3.4. In het oordeel van het Hof ligt besloten dat de Inspecteur binnen de termijn als bedoeld in laatstgemelde bepaling een besluit heeft genomen tot verdaging van de uitspraak op het onderhavige bezwaarschrift. De middelen die de vraag aan de orde stellen of het Hof belanghebbende terecht niet- ontvankelijk heeft verklaard, voeren met juistheid aan dat dit besluit om zijn werking te hebben schriftelijk aan belanghebbende had moeten worden meegedeeld. Nu die mededeling niet is geschied vóór het einde van de termijn van een jaar, als bedoeld in artikel 108, lid 5, eerste volzin, WD, heeft het Hof ten onrechte belanghebbende in haar beroep niet-ontvankelijk verklaard. De middelen treffen in zoverre doel.
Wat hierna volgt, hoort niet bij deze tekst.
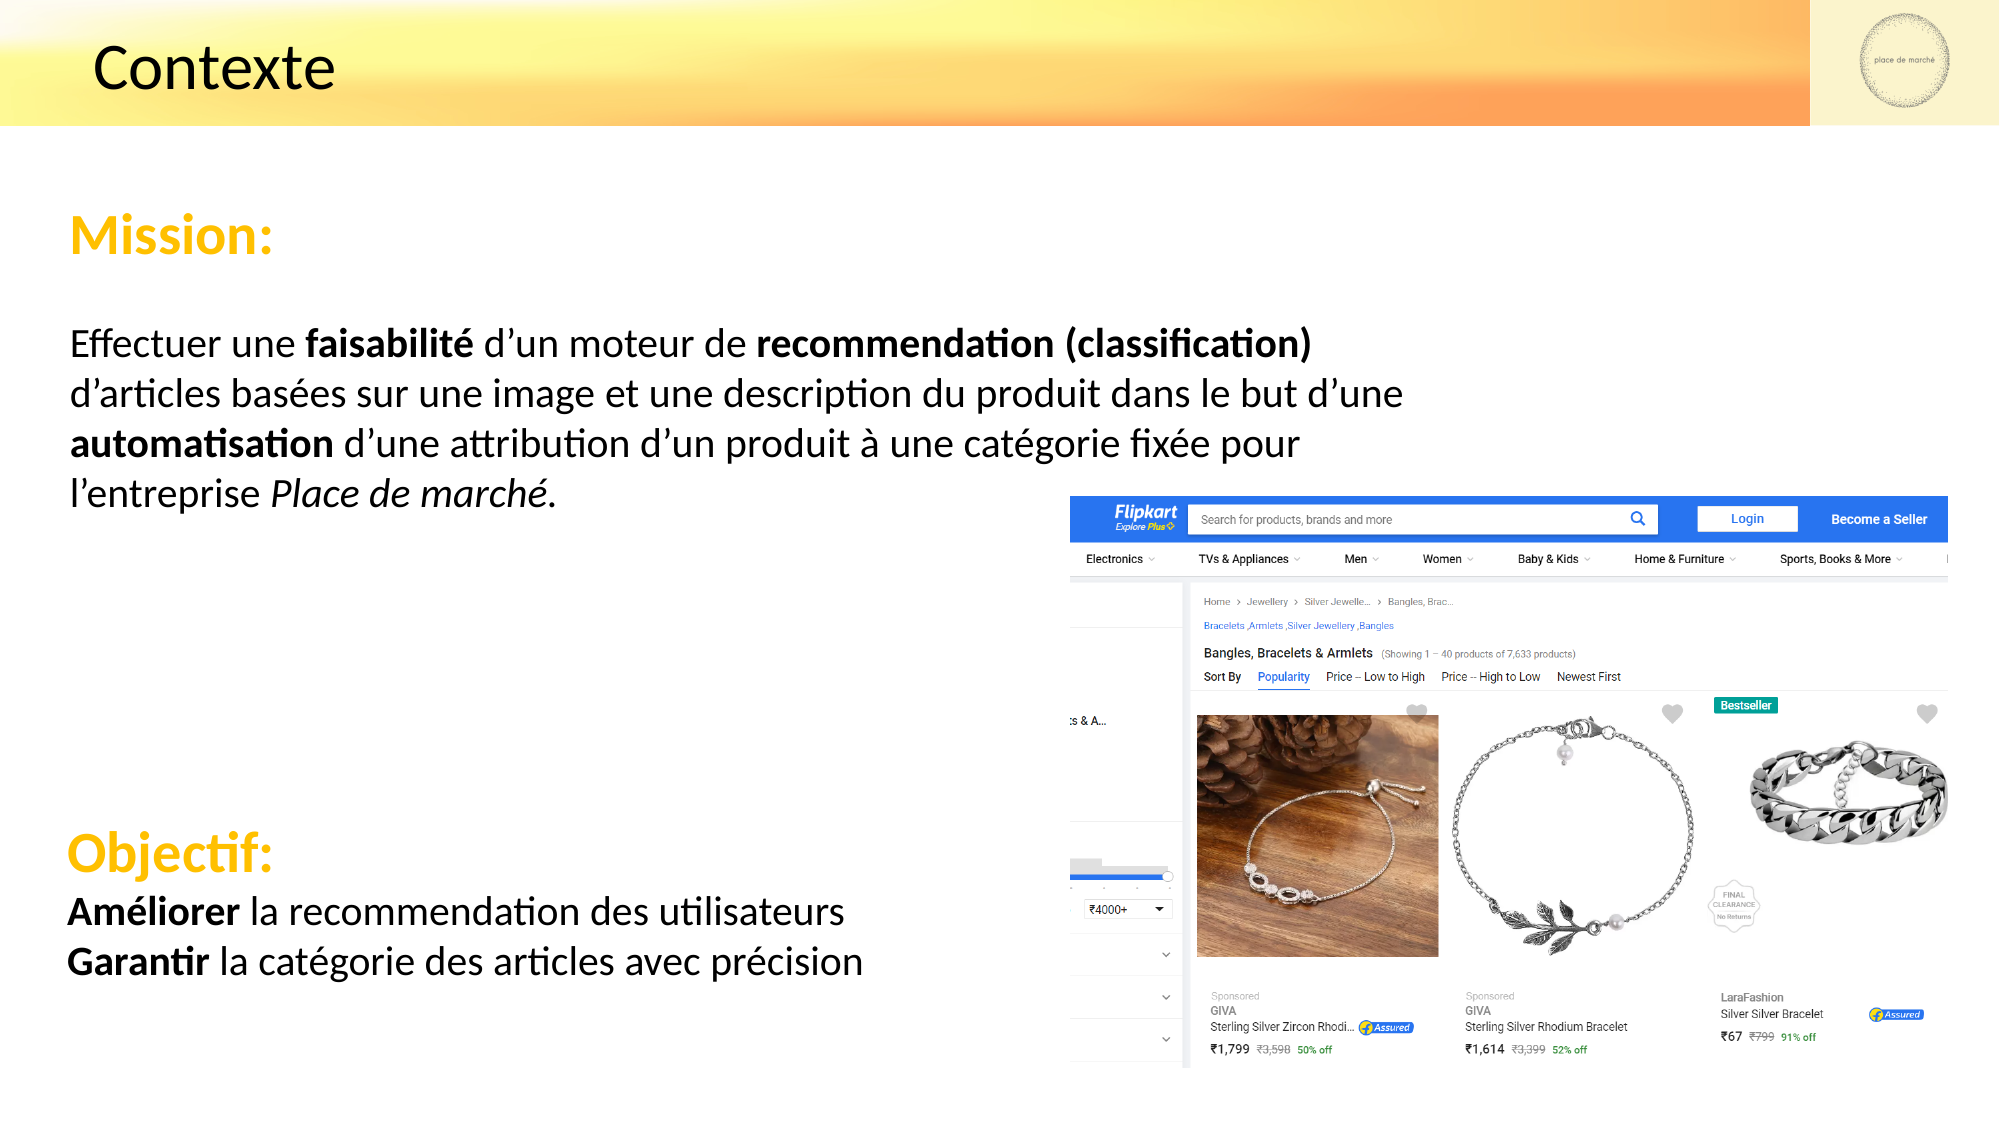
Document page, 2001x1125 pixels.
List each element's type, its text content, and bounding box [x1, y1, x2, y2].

3.5. De uitspraak van het Hof kan niet in stand blijven. Verwijzing moet volgen.
4. Proceskosten De Staatssecretaris zal worden veroordeeld in de kosten van het geding in cassatie. Daarbij wordt in aanmerking genomen dat de zaak met nummer 33488, die betrekking heeft op een andere belanghebbende, met de onderhavige zaak samenhangt in de zin van het Besluit proceskosten fiscale procedures.
5. Beslissing De Hoge Raad: vernietigt de uitspraak van het Hof; verwijst het geding naar het Gerechtshof te Leeuwarden ter verdere behandeling en beslissing van de zaak in meervoudige kamer met inachtneming van dit arrest; gelast dat door de Staatssecretaris van Financiën aan belanghebbende wordt vergoed het door deze ter zake van de behandeling van het beroep in cassatie ver- schuldigd geworden griffierecht ten bedrage van ƒ 315,-- ; veroordeelt de Staatssecretaris van Financiën in de kosten van het geding in cassatie aan de zijde van belanghebbende, vastgesteld op de helft van ƒ 2.840,--, derhalve ƒ 1.420,-- voor beroepsmatig verleende rechts- bijstand.
Dit arrest is op 17 maart 1999 vastgesteld door de vice-president R.J.J. Jansen als voorzitter, en de raadsheren De Moor, Van Brunschot, Hammerstein en Van Amersfoort, in tegenwoordigheid van de waarnemend griffier Van Hooff, en op die datum in het openbaar uitgesproken.